As Knaggs and the other 25 riders arrived at the finish in the US capital,
it all came together for him. "It was such an emotional moment for all
of us... We were all crying and I slowed down because I didn't want it
to end. It was a moment that the Tour Of Hope was filled with magic and
we all knew that we had give our all to promote cancer research, promote
cancer survivorship and lead in the fight to find a cure."
Regrettably, Bart Knaggs' brother David passed away late last year and
Knaggs remains a strong advocate for the Tour of Hope to continue to inform
and inspire in the fight against cancer.
"I encourage interested people to go to the website www.TourofHope.org
and sign up," says Knaggs. "We only have 20 spots but we really want the
twenty best people to participate." The deadline for sign-up to join the
2004 Tour of Hope Team of Twenty is Tuesday, April 20th, so don't delay
if you want to inspire yourself and others to join the fight against cancer.
Dick Lane Velodrome update
The month of March has brought several major developments for the East
Point Velodrome Association (EPVA), which operates the Dick Lane Velodrome
near Atlanta, Georgia. The EPVA has been in the process of securing funding
for major renovations for the velodrome, which it will assume operational
control via a long-term lease from the City of East Point. Efforts to
secure donors and sponsors for the EPVA are starting to bear fruit, and
the EPVA has announced two major fundraising efforts for May.
eBay benefit Auction: The EPVA will be holding a benefit auction on eBay
from May 19-25. Cycling-related items will be auctioned off, including
a copy of the 2003 Sports Illustrated "Sportsman of the Year - Lance Armstrong"

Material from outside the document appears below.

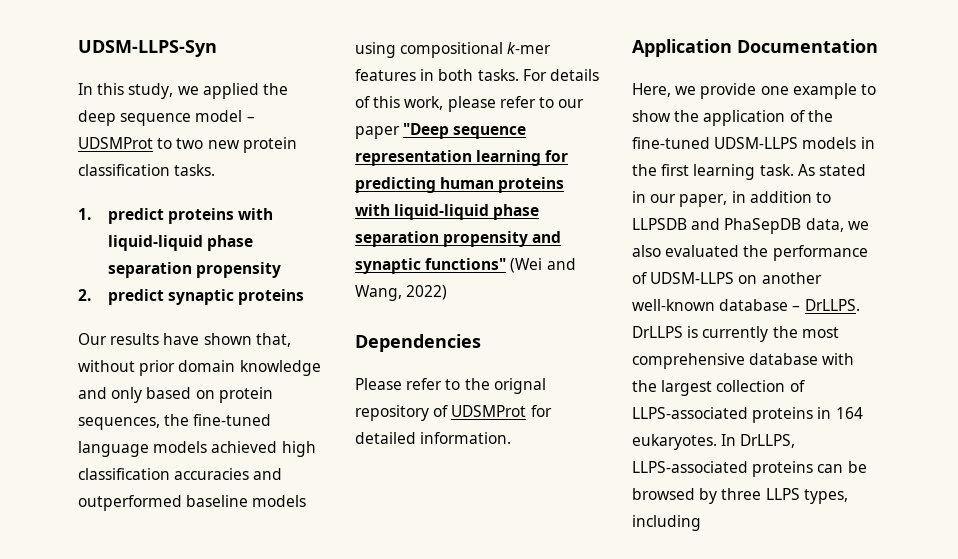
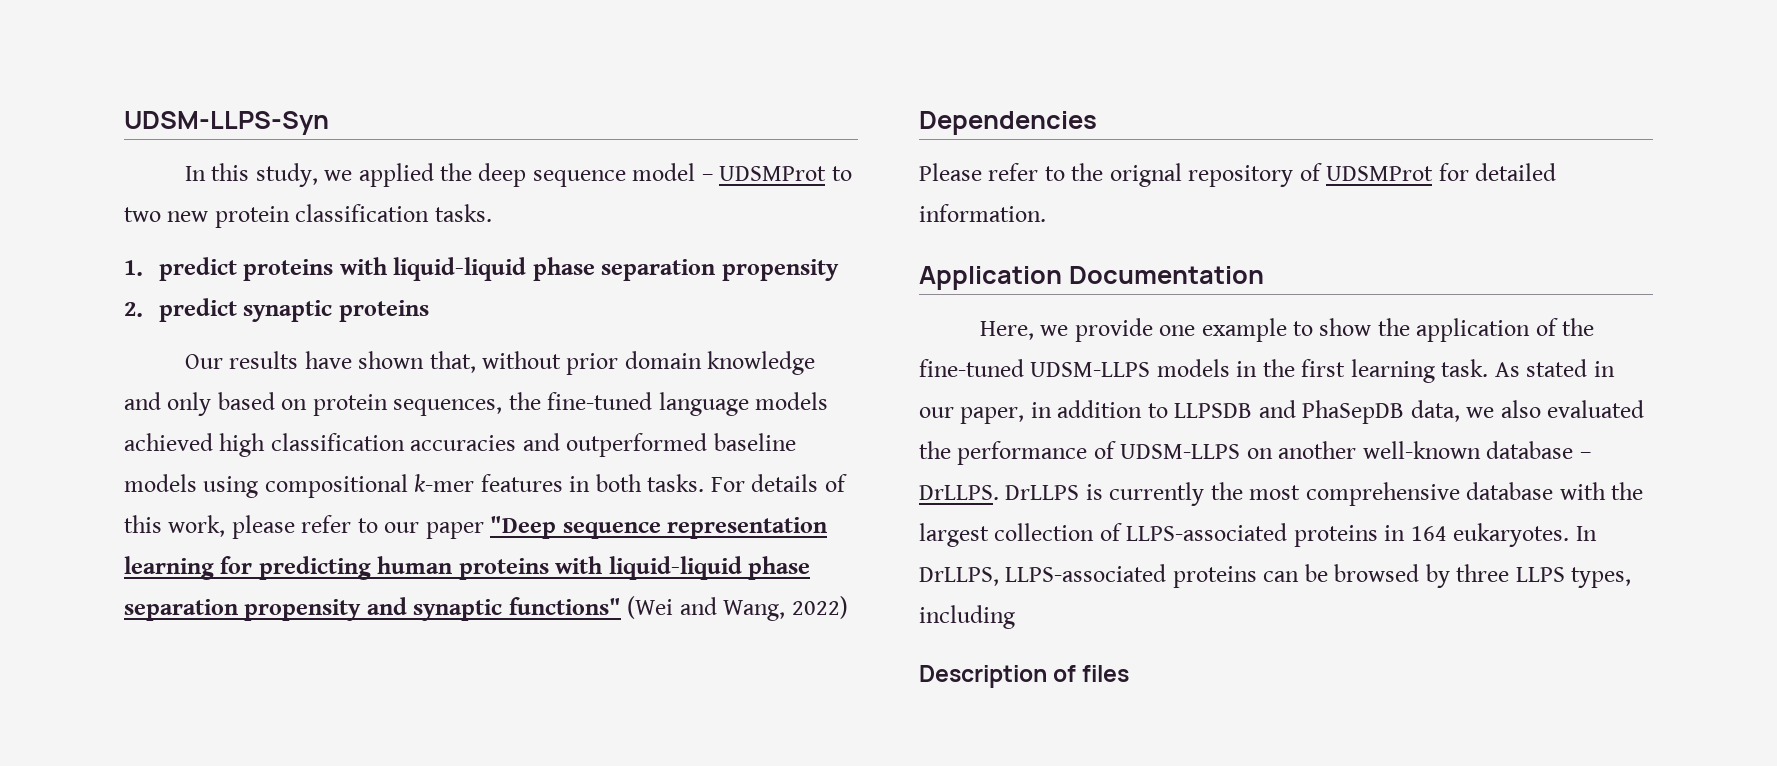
(701, 523) none -> [919,665,1130,688] // Description of files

issue autographed by the Armstrong himself. Check the EPVA website at
www.dicklanevelodrome.com for an auction flyer and further details as
items are added to the auction.
Lenox Square Spin-a-Thon: The EPVA's other May event will be a Spin-a-Thon,
in conjunction with The Forum Athletic Club. On May 15th, local cyclists
are invited to help the EPVA Spin to Win. There will be prizes for the
largest single donation, the largest number of donors, and most importantly,
the largest team presence. This is a chance to put your club or team in
front of a large audience, and claim bragging rights for the most team
spirit. Sign up at the EPVA website and download the pledge form (http://www.dicklanevelodrome.com/forms/spinpledgeform.pdf).

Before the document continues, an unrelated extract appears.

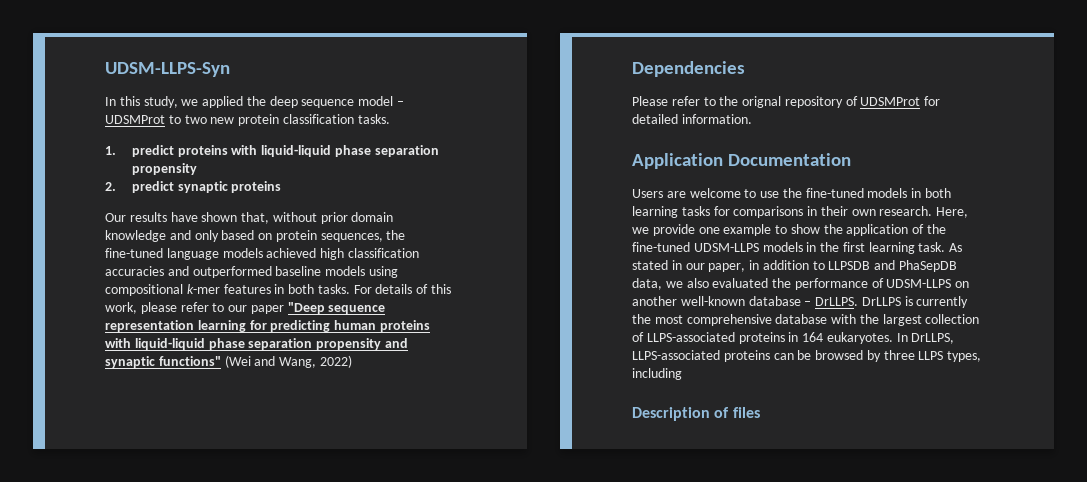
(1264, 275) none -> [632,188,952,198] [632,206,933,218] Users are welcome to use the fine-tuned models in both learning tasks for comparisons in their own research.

The EPVA is also pleased to announce the arrival of its "Velodrome Angel",
who has stepped forward and committed to match all donations (up to $50,000
total) that the EPVA receives from March 23rd on. This means that the
EPVA is now only $75,000 away from commencing repairs to the facility
and now is the time to donate, as donations will be matched dollar for
dollar. The EPVA is a registered 501c3 Non-Profit Corporation, and all
donations to the EPVA are tax deductible.